All Superinterfaces:: Serializable

All Known Subinterfaces:: HasPartitionKey, HasPartitionStatistics

@Evolving public interface InputPartition extends Serializable

A serializable representation of an input partition returned by Batch.planInputPartitions() and the corresponding ones in streaming .

Note that InputPartition will be serialized and sent to executors, then PartitionReader will be created by PartitionReaderFactory.createReader(InputPartition) or PartitionReaderFactory.createColumnarReader(InputPartition) on executors to do the actual reading.
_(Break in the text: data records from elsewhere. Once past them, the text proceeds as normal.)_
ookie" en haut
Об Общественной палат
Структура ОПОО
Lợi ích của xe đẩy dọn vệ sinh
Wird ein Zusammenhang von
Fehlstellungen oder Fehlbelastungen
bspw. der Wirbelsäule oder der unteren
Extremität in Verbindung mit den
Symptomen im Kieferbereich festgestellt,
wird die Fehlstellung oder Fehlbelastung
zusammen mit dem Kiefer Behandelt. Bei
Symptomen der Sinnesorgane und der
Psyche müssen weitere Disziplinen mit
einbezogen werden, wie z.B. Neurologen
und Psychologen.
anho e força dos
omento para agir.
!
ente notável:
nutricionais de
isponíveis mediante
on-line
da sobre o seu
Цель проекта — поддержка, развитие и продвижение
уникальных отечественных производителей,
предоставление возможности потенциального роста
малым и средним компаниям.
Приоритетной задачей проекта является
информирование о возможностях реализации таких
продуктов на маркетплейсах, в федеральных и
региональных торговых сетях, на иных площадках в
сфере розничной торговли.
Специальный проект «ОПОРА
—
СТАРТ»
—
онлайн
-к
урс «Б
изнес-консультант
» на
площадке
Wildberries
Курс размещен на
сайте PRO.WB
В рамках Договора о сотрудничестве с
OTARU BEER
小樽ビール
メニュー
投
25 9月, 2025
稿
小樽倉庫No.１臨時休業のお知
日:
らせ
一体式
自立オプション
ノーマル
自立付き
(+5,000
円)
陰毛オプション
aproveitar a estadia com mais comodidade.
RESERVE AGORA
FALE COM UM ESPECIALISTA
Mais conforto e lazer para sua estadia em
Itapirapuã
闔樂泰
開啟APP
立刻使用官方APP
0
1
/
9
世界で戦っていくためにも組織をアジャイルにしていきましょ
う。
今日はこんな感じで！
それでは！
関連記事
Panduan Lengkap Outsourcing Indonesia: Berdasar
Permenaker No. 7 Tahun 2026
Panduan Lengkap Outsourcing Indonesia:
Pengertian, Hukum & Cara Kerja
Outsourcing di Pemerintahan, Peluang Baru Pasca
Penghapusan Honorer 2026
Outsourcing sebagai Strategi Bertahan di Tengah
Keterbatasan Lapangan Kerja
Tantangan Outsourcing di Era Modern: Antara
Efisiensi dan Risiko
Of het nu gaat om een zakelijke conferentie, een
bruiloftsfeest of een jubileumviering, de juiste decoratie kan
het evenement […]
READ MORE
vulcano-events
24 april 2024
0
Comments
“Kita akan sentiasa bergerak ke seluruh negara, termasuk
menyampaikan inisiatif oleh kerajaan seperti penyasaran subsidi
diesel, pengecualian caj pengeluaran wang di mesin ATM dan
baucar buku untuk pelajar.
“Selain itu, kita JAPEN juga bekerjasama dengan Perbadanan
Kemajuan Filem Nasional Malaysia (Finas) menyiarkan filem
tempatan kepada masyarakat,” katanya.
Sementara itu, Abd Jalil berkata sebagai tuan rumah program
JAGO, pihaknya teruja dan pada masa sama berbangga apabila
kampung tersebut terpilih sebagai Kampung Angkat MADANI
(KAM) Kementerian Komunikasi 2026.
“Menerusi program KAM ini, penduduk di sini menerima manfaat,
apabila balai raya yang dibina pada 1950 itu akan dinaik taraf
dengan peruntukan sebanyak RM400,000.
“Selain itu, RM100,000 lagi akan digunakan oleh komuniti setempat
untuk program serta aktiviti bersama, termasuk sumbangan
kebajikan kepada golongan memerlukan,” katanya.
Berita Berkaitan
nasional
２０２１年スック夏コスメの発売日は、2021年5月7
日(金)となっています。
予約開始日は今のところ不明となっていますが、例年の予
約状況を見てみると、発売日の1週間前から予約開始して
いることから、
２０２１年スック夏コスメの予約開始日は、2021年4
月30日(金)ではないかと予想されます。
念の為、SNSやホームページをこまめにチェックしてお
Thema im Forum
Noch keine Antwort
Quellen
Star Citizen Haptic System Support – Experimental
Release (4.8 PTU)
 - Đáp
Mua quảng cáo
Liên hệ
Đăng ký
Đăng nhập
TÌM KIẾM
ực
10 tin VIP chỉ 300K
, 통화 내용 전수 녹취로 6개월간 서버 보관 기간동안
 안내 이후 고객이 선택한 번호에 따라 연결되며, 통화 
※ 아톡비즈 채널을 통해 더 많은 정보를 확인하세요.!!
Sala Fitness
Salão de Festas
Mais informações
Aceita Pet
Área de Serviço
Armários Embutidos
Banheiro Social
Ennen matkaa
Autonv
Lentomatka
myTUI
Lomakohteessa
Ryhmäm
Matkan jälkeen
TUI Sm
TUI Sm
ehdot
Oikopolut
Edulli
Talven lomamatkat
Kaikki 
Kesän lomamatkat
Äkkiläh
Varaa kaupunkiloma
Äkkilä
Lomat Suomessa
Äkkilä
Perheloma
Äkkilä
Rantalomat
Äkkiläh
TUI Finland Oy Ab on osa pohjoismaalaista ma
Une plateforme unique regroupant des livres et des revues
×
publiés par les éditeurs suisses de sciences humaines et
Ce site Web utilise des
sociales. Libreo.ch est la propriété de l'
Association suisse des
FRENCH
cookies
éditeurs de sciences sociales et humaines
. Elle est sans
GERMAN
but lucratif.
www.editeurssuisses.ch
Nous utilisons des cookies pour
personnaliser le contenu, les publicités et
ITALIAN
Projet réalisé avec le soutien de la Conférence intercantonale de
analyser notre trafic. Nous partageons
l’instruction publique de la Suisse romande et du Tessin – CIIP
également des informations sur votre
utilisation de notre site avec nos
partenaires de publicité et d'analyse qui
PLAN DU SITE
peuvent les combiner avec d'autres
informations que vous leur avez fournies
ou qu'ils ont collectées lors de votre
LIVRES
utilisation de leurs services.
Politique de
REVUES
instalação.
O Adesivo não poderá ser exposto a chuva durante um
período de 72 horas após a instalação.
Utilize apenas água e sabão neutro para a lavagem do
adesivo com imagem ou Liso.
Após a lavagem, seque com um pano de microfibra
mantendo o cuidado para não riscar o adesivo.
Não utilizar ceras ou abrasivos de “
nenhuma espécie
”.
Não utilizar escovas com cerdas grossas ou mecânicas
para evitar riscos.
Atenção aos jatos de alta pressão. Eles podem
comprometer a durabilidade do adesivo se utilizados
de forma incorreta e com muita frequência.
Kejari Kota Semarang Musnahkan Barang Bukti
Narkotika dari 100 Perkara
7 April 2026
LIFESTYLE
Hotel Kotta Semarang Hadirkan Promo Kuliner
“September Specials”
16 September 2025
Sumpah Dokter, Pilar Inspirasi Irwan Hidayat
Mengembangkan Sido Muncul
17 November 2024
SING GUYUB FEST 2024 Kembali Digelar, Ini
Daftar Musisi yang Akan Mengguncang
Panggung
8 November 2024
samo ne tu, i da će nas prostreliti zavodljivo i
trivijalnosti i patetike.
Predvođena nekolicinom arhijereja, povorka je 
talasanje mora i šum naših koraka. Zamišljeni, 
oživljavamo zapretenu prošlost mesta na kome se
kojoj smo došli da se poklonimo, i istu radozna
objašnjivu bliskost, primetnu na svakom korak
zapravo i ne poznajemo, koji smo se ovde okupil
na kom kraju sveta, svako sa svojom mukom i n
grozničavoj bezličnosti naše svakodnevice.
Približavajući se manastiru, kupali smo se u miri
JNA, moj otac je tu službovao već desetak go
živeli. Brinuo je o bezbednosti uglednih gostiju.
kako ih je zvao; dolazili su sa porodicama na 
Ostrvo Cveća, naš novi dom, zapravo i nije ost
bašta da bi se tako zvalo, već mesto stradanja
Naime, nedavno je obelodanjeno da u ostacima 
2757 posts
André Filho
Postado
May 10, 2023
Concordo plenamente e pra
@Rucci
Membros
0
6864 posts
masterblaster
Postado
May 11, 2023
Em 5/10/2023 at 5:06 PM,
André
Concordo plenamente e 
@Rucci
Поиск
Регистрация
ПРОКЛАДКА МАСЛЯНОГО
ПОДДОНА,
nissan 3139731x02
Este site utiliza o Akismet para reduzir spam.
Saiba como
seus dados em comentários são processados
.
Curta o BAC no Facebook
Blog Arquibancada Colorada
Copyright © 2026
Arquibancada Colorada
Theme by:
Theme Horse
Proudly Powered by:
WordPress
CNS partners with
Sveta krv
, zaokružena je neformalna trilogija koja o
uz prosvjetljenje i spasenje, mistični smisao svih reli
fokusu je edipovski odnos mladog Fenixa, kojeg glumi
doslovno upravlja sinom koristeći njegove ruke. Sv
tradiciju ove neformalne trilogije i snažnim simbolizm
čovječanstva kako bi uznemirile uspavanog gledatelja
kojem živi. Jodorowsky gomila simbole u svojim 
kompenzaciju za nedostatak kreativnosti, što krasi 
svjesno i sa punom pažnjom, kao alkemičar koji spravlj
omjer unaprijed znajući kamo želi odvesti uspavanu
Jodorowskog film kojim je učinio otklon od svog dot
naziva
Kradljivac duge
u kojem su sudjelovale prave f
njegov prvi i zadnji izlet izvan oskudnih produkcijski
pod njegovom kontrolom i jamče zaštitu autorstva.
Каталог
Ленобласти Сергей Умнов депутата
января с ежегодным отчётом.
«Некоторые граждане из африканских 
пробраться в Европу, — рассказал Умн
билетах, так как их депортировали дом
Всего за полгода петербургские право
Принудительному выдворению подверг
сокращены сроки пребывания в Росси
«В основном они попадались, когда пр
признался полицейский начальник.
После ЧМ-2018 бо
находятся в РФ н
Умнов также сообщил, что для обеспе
So InputPartition must be serializable while PartitionReader doesn't need to be.

Since:: 3.0.0

Method Summary

Modifier and Type

Method

Description

default String[]

preferredLocations()

The preferred locations where the input partition reader returned by this partition can run faster, but Spark does not guarantee to run the input partition reader on these locations.

Method Details
- preferredLocations
  
  default String[] preferredLocations()
  
  The preferred locations where the input partition reader returned by this partition can run faster, but Spark does not guarantee to run the input partition reader on these locations. The implementations should make sure that it can be run on any location. The location is a string representing the host name.
  Note that if a host name cannot be recognized by Spark, it will be ignored as it was not in the returned locations. The default return value is empty string array, which means this input partition's reader has no location preference.
  If this method fails (by throwing an exception), the action will fail and no Spark job will be submitted.